The answer must consist of the listing, reproduced exactly.

····················

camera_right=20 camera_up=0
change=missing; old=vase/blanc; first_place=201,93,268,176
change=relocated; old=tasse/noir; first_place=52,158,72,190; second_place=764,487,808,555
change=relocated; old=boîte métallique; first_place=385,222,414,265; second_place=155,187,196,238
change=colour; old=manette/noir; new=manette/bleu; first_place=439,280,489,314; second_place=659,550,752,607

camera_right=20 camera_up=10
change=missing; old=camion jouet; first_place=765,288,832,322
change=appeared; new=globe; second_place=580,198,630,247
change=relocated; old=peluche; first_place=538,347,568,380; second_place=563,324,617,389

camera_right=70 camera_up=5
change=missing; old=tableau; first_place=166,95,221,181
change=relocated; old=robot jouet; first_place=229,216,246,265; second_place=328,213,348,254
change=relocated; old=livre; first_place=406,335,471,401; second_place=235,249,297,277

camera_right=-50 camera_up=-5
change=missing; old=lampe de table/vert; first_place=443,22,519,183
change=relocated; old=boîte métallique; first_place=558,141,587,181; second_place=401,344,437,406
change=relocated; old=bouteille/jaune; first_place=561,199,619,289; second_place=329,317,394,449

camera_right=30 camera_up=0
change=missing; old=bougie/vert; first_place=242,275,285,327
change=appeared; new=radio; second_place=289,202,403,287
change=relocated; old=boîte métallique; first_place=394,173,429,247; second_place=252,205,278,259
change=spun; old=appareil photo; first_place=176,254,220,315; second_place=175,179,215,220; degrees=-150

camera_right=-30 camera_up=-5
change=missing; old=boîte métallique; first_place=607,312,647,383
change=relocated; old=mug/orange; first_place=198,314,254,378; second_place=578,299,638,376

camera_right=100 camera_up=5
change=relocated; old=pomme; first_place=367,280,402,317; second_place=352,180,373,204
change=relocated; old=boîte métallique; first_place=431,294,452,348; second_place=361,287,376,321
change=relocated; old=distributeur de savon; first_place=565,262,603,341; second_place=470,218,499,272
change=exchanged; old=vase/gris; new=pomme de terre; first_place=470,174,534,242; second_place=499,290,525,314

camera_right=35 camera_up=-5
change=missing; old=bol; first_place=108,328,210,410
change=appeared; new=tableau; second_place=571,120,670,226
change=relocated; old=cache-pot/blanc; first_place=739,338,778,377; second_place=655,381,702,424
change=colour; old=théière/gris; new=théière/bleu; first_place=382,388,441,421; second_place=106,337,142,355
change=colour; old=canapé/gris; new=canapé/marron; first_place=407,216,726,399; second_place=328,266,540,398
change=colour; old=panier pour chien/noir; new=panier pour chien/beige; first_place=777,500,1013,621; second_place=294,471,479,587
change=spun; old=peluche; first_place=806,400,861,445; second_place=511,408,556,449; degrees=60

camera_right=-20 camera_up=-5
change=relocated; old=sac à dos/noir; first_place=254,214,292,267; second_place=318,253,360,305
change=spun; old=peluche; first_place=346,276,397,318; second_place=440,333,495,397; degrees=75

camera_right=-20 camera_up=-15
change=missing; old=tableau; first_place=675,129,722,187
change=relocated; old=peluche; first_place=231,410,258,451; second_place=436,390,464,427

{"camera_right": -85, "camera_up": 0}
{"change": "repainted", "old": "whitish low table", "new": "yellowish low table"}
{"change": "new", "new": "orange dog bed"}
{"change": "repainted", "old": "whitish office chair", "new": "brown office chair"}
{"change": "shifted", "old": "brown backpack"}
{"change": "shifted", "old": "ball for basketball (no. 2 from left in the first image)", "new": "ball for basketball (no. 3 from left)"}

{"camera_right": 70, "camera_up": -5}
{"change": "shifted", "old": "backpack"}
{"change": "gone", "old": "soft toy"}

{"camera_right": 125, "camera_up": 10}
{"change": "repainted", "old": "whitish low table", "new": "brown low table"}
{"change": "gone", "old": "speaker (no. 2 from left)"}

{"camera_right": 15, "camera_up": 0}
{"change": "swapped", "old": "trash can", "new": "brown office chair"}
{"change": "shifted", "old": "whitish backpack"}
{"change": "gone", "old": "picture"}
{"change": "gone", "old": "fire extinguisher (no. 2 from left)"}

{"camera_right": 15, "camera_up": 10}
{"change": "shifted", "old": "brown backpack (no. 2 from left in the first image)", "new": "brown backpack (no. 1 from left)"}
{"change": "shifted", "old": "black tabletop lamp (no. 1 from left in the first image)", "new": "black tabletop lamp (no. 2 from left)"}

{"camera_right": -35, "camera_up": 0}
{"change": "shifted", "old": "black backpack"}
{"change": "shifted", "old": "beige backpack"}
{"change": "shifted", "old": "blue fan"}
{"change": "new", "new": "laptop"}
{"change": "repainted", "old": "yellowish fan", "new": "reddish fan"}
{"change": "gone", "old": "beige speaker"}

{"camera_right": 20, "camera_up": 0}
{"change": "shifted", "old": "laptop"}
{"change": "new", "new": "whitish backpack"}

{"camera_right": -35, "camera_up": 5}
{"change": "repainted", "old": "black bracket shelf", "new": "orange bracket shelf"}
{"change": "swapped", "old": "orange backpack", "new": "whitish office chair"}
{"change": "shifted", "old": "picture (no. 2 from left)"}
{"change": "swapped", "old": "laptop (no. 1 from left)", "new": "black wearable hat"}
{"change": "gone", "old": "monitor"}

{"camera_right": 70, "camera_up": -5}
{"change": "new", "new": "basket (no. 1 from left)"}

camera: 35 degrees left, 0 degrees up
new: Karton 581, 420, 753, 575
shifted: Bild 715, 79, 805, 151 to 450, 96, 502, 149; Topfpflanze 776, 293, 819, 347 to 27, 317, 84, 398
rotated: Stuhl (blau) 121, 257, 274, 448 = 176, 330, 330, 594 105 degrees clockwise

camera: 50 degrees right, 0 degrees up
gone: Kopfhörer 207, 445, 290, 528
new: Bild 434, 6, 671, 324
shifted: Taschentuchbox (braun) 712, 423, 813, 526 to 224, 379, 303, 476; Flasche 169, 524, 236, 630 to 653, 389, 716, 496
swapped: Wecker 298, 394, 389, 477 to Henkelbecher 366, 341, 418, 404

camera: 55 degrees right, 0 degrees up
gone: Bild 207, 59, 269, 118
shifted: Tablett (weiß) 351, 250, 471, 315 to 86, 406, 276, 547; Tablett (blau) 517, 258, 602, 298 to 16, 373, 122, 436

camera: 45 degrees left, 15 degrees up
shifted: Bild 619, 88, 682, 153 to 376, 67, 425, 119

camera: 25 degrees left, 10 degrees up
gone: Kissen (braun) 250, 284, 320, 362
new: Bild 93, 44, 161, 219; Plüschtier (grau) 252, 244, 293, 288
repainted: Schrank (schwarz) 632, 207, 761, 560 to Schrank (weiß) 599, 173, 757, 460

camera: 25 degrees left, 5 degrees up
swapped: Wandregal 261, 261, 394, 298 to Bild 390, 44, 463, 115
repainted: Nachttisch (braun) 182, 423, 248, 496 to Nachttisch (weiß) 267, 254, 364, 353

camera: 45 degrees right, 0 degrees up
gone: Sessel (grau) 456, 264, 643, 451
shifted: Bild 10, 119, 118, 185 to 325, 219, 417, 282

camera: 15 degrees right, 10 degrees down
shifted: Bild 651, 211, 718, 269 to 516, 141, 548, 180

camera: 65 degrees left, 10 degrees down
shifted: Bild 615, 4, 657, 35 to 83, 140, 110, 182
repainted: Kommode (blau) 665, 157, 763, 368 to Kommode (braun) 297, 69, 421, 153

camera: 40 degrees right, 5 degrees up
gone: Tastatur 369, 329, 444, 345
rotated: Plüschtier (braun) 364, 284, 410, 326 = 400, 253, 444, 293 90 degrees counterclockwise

····················

### Task output:
camera_right=20 camera_up=0
change=missing; old=vase/blanc; first_place=201,93,268,176
change=relocated; old=tasse/noir; first_place=52,158,72,190; second_place=764,487,808,555
change=relocated; old=boîte métallique; first_place=385,222,414,265; second_place=155,187,196,238
change=colour; old=manette/noir; new=manette/bleu; first_place=439,280,489,314; second_place=659,550,752,607

camera_right=20 camera_up=10
change=missing; old=camion jouet; first_place=765,288,832,322
change=appeared; new=globe; second_place=580,198,630,247
change=relocated; old=peluche; first_place=538,347,568,380; second_place=563,324,617,389

camera_right=70 camera_up=5
change=missing; old=tableau; first_place=166,95,221,181
change=relocated; old=robot jouet; first_place=229,216,246,265; second_place=328,213,348,254
change=relocated; old=livre; first_place=406,335,471,401; second_place=235,249,297,277

camera_right=-50 camera_up=-5
change=missing; old=lampe de table/vert; first_place=443,22,519,183
change=relocated; old=boîte métallique; first_place=558,141,587,181; second_place=401,344,437,406
change=relocated; old=bouteille/jaune; first_place=561,199,619,289; second_place=329,317,394,449

camera_right=30 camera_up=0
change=missing; old=bougie/vert; first_place=242,275,285,327
change=appeared; new=radio; second_place=289,202,403,287
change=relocated; old=boîte métallique; first_place=394,173,429,247; second_place=252,205,278,259
change=spun; old=appareil photo; first_place=176,254,220,315; second_place=175,179,215,220; degrees=-150

camera_right=-30 camera_up=-5
change=missing; old=boîte métallique; first_place=607,312,647,383
change=relocated; old=mug/orange; first_place=198,314,254,378; second_place=578,299,638,376

camera_right=100 camera_up=5
change=relocated; old=pomme; first_place=367,280,402,317; second_place=352,180,373,204
change=relocated; old=boîte métallique; first_place=431,294,452,348; second_place=361,287,376,321
change=relocated; old=distributeur de savon; first_place=565,262,603,341; second_place=470,218,499,272
change=exchanged; old=vase/gris; new=pomme de terre; first_place=470,174,534,242; second_place=499,290,525,314

camera_right=35 camera_up=-5
change=missing; old=bol; first_place=108,328,210,410
change=appeared; new=tableau; second_place=571,120,670,226
change=relocated; old=cache-pot/blanc; first_place=739,338,778,377; second_place=655,381,702,424
change=colour; old=théière/gris; new=théière/bleu; first_place=382,388,441,421; second_place=106,337,142,355
change=colour; old=canapé/gris; new=canapé/marron; first_place=407,216,726,399; second_place=328,266,540,398
change=colour; old=panier pour chien/noir; new=panier pour chien/beige; first_place=777,500,1013,621; second_place=294,471,479,587
change=spun; old=peluche; first_place=806,400,861,445; second_place=511,408,556,449; degrees=60

camera_right=-20 camera_up=-5
change=relocated; old=sac à dos/noir; first_place=254,214,292,267; second_place=318,253,360,305
change=spun; old=peluche; first_place=346,276,397,318; second_place=440,333,495,397; degrees=75

camera_right=-20 camera_up=-15
change=missing; old=tableau; first_place=675,129,722,187
change=relocated; old=peluche; first_place=231,410,258,451; second_place=436,390,464,427

{"camera_right": -85, "camera_up": 0}
{"change": "repainted", "old": "whitish low table", "new": "yellowish low table"}
{"change": "new", "new": "orange dog bed"}
{"change": "repainted", "old": "whitish office chair", "new": "brown office chair"}
{"change": "shifted", "old": "brown backpack"}
{"change": "shifted", "old": "ball for basketball (no. 2 from left in the first image)", "new": "ball for basketball (no. 3 from left)"}

{"camera_right": 70, "camera_up": -5}
{"change": "shifted", "old": "backpack"}
{"change": "gone", "old": "soft toy"}

{"camera_right": 125, "camera_up": 10}
{"change": "repainted", "old": "whitish low table", "new": "brown low table"}
{"change": "gone", "old": "speaker (no. 2 from left)"}

{"camera_right": 15, "camera_up": 0}
{"change": "swapped", "old": "trash can", "new": "brown office chair"}
{"change": "shifted", "old": "whitish backpack"}
{"change": "gone", "old": "picture"}
{"change": "gone", "old": "fire extinguisher (no. 2 from left)"}

{"camera_right": 15, "camera_up": 10}
{"change": "shifted", "old": "brown backpack (no. 2 from left in the first image)", "new": "brown backpack (no. 1 from left)"}
{"change": "shifted", "old": "black tabletop lamp (no. 1 from left in the first image)", "new": "black tabletop lamp (no. 2 from left)"}

{"camera_right": -35, "camera_up": 0}
{"change": "shifted", "old": "black backpack"}
{"change": "shifted", "old": "beige backpack"}
{"change": "shifted", "old": "blue fan"}
{"change": "new", "new": "laptop"}
{"change": "repainted", "old": "yellowish fan", "new": "reddish fan"}
{"change": "gone", "old": "beige speaker"}

{"camera_right": 20, "camera_up": 0}
{"change": "shifted", "old": "laptop"}
{"change": "new", "new": "whitish backpack"}

{"camera_right": -35, "camera_up": 5}
{"change": "repainted", "old": "black bracket shelf", "new": "orange bracket shelf"}
{"change": "swapped", "old": "orange backpack", "new": "whitish office chair"}
{"change": "shifted", "old": "picture (no. 2 from left)"}
{"change": "swapped", "old": "laptop (no. 1 from left)", "new": "black wearable hat"}
{"change": "gone", "old": "monitor"}

{"camera_right": 70, "camera_up": -5}
{"change": "new", "new": "basket (no. 1 from left)"}

camera: 35 degrees left, 0 degrees up
new: Karton 581, 420, 753, 575
shifted: Bild 715, 79, 805, 151 to 450, 96, 502, 149; Topfpflanze 776, 293, 819, 347 to 27, 317, 84, 398
rotated: Stuhl (blau) 121, 257, 274, 448 = 176, 330, 330, 594 105 degrees clockwise

camera: 50 degrees right, 0 degrees up
gone: Kopfhörer 207, 445, 290, 528
new: Bild 434, 6, 671, 324
shifted: Taschentuchbox (braun) 712, 423, 813, 526 to 224, 379, 303, 476; Flasche 169, 524, 236, 630 to 653, 389, 716, 496
swapped: Wecker 298, 394, 389, 477 to Henkelbecher 366, 341, 418, 404

camera: 55 degrees right, 0 degrees up
gone: Bild 207, 59, 269, 118
shifted: Tablett (weiß) 351, 250, 471, 315 to 86, 406, 276, 547; Tablett (blau) 517, 258, 602, 298 to 16, 373, 122, 436

camera: 45 degrees left, 15 degrees up
shifted: Bild 619, 88, 682, 153 to 376, 67, 425, 119

camera: 25 degrees left, 10 degrees up
gone: Kissen (braun) 250, 284, 320, 362
new: Bild 93, 44, 161, 219; Plüschtier (grau) 252, 244, 293, 288
repainted: Schrank (schwarz) 632, 207, 761, 560 to Schrank (weiß) 599, 173, 757, 460

camera: 25 degrees left, 5 degrees up
swapped: Wandregal 261, 261, 394, 298 to Bild 390, 44, 463, 115
repainted: Nachttisch (braun) 182, 423, 248, 496 to Nachttisch (weiß) 267, 254, 364, 353

camera: 45 degrees right, 0 degrees up
gone: Sessel (grau) 456, 264, 643, 451
shifted: Bild 10, 119, 118, 185 to 325, 219, 417, 282

camera: 15 degrees right, 10 degrees down
shifted: Bild 651, 211, 718, 269 to 516, 141, 548, 180

camera: 65 degrees left, 10 degrees down
shifted: Bild 615, 4, 657, 35 to 83, 140, 110, 182
repainted: Kommode (blau) 665, 157, 763, 368 to Kommode (braun) 297, 69, 421, 153

camera: 40 degrees right, 5 degrees up
gone: Tastatur 369, 329, 444, 345
rotated: Plüschtier (braun) 364, 284, 410, 326 = 400, 253, 444, 293 90 degrees counterclockwise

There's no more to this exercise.